TP B2: Autoimmunity alters the T cell receptor repertoire recruited into immune responses

Autoimmune diseases such as lupus erythematosus, rheumatoid arthritis and multiple sclerosis play a major role in today´s society. Such diseases are often associated with an increased risk of infections with influenza, pneumococcal disease or herpes zoster or an increased incidence of complications due to the compromised immune system. However, the underlying mechanisms are still under investigation. With the present project we study whether the T cell receptor repertoire recruited into an inflammatory context changes during the condition of autoimmunity. We will focus on the T cell dependent B cell response and the subsequent development of germinal centers which are the main source of autoantibodies found in many autoimmune diseases.
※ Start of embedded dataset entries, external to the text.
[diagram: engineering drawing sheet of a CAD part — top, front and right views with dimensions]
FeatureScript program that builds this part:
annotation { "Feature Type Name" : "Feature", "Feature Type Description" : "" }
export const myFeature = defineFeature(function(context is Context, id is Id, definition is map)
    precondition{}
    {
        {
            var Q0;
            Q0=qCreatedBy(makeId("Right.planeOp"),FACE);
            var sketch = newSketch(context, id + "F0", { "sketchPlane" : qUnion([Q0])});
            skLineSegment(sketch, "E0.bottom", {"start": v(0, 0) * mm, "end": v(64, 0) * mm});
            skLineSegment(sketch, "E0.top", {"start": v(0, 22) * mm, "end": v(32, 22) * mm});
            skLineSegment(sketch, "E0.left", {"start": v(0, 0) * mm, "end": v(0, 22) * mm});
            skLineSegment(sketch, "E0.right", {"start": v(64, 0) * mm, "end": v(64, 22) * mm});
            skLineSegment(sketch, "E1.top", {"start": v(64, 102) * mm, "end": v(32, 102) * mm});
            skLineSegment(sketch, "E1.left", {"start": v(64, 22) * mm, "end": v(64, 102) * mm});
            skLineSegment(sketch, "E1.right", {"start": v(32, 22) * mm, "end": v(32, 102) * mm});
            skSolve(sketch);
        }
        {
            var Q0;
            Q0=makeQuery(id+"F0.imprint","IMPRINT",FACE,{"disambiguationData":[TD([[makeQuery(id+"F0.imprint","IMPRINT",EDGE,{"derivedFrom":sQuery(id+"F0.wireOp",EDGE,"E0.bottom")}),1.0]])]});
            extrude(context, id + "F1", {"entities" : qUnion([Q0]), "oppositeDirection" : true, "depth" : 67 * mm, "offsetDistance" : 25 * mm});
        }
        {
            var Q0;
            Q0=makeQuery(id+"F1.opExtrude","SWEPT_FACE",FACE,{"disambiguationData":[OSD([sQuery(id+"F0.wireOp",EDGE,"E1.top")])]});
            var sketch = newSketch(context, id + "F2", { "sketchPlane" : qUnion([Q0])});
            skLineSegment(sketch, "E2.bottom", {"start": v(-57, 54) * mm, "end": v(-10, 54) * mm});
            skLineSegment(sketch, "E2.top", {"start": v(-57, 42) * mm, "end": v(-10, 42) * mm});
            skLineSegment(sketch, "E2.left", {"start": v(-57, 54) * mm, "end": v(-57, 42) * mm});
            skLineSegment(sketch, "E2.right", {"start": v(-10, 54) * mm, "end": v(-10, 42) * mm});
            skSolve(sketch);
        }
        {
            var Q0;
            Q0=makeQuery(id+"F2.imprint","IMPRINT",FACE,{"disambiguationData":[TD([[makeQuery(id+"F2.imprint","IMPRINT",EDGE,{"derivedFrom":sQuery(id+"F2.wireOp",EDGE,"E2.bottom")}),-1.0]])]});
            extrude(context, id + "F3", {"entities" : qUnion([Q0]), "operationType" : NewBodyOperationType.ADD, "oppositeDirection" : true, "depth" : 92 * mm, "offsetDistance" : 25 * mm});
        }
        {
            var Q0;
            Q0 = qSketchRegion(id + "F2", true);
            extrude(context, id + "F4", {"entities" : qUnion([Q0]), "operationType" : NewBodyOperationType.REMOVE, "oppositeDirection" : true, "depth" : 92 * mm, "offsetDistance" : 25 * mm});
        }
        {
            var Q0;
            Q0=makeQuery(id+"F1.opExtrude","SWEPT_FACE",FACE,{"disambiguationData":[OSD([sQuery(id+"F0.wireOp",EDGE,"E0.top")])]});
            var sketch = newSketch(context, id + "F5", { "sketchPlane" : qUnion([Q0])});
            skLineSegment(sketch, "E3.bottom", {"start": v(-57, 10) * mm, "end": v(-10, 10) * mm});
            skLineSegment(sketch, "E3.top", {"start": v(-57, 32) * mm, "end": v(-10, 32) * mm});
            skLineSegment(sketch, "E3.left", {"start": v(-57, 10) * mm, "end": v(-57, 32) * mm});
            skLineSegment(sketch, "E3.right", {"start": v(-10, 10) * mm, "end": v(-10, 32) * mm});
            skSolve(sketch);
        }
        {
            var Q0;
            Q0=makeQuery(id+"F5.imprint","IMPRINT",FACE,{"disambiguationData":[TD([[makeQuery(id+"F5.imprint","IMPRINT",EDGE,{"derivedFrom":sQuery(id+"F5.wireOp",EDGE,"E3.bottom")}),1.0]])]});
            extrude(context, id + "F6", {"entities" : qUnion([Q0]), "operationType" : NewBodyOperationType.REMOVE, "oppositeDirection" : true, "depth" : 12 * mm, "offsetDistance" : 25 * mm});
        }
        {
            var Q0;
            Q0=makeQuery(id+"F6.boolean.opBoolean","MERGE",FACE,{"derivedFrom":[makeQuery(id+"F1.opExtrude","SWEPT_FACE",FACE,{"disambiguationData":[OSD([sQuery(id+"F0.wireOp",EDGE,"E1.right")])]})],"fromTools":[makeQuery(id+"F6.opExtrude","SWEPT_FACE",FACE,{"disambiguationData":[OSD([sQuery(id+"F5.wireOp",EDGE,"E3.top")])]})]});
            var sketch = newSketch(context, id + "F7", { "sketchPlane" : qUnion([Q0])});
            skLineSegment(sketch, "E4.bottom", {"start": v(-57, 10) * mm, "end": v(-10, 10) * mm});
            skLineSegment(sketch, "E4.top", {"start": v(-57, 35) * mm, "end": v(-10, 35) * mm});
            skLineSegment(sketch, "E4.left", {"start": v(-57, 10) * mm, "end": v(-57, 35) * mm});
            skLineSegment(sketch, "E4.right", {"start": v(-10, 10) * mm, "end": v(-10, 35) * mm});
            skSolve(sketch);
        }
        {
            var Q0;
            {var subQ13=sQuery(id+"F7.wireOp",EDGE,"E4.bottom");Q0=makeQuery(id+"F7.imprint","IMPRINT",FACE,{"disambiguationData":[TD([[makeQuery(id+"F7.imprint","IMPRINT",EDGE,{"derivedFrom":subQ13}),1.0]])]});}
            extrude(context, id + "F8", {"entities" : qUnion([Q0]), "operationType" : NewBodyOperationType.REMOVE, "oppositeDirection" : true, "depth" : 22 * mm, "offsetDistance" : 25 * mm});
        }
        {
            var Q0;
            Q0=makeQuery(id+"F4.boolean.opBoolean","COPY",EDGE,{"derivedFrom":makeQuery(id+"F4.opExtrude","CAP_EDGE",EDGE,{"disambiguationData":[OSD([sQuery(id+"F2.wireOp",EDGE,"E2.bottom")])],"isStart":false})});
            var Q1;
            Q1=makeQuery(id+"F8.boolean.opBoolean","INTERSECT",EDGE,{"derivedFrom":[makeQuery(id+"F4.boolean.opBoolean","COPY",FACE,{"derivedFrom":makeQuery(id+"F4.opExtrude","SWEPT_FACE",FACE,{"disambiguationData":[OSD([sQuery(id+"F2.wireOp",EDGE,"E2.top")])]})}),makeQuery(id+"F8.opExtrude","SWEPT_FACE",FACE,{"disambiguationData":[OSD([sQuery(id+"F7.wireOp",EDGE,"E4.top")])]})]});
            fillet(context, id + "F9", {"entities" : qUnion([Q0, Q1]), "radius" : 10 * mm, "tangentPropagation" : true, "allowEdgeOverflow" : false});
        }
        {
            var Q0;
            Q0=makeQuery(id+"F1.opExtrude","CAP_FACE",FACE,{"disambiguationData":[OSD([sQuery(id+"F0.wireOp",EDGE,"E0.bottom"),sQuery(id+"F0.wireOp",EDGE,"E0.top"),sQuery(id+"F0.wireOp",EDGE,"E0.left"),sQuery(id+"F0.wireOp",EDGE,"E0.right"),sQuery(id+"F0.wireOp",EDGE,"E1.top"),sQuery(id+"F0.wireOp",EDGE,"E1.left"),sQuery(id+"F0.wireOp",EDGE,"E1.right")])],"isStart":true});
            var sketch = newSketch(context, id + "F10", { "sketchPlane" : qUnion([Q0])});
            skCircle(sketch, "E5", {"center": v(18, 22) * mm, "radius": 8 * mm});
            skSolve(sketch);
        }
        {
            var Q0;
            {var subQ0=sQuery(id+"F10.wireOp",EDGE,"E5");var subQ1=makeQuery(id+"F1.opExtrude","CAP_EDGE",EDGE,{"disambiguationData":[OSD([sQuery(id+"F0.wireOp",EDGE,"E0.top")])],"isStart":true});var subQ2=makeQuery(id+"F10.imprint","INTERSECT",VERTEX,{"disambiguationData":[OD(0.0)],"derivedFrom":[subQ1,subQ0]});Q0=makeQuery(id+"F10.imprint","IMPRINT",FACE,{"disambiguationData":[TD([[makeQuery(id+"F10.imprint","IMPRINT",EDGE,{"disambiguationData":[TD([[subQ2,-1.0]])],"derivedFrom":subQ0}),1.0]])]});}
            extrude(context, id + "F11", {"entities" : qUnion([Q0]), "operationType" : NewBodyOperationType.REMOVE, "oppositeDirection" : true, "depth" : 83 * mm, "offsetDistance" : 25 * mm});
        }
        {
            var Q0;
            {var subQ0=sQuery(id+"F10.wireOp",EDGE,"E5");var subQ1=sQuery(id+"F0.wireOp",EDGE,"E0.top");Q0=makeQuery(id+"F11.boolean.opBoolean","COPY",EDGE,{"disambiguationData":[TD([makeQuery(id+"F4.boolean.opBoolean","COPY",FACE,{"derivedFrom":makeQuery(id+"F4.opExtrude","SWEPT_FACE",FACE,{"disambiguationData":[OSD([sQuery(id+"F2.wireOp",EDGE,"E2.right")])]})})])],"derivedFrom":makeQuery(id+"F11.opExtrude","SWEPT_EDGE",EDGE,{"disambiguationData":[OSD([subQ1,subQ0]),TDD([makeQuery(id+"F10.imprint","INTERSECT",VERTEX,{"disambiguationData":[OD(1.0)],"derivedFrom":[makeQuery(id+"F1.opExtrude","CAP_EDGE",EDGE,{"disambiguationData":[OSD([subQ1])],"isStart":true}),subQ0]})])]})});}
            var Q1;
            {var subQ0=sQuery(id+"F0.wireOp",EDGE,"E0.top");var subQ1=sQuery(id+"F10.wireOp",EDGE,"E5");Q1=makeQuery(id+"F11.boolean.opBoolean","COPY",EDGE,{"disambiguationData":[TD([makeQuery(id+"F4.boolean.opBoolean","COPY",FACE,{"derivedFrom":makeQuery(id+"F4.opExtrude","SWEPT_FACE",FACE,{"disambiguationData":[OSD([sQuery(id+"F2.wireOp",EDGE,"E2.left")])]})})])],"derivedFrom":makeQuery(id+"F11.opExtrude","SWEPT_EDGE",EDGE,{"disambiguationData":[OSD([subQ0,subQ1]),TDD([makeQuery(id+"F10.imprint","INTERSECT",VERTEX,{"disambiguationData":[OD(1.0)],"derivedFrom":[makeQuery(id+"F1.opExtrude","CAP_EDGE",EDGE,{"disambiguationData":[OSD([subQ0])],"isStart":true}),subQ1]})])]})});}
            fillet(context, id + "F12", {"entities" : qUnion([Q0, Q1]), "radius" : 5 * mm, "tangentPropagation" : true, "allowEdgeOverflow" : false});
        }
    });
For this study we will immunize mice intravenously with sheep red blood cells (SRBC) to induce a T cell dependent B cell response. The SRBC model is well-established in our group. Due to previous studies with our model, we were able to choose three days (early response) and ten days after immunization (late response) as adequate time-points to study the spleen. Splenic cryo-sections will be subjected to laser microdissection to isolate distinct compartments (T cell zones, B cell zones and germinal centers). These samples will be analyzed by next generation sequencing (NGS) to determine the number of different T cell receptors, their frequency and their similarity. Additionally, we will define SRBC-specific clonotypes by comparing splenic samples of control mice to those of SRBC-immunized littermates and investigate their distribution within the different compartments during an immune response. In a second experimental setup, we will inject mice diseased with different animal models for autoimmune diseases with SRBCs, in order to explore if antigen-specific clonotypes are altered by autoimmunity.

We hypothesize that the T cell receptor repertoire recruited into the immune response against SRBC is modulated by the different autoimmune disease models. Furthermore, we expect differences between acute and chronic stages of disease. By comparing the repertoire of naïve vs. SRBC-immunized mice with and without autoimmune disease it might be possible to analyze how an autoimmune milieu influences the recruitment of antigen-specific T cells into an immune response. Unrevealing the mechanisms how the T cell receptor repertoire changes during autoimmunity might help to develop therapeutic strategies for several autoimmune diseases.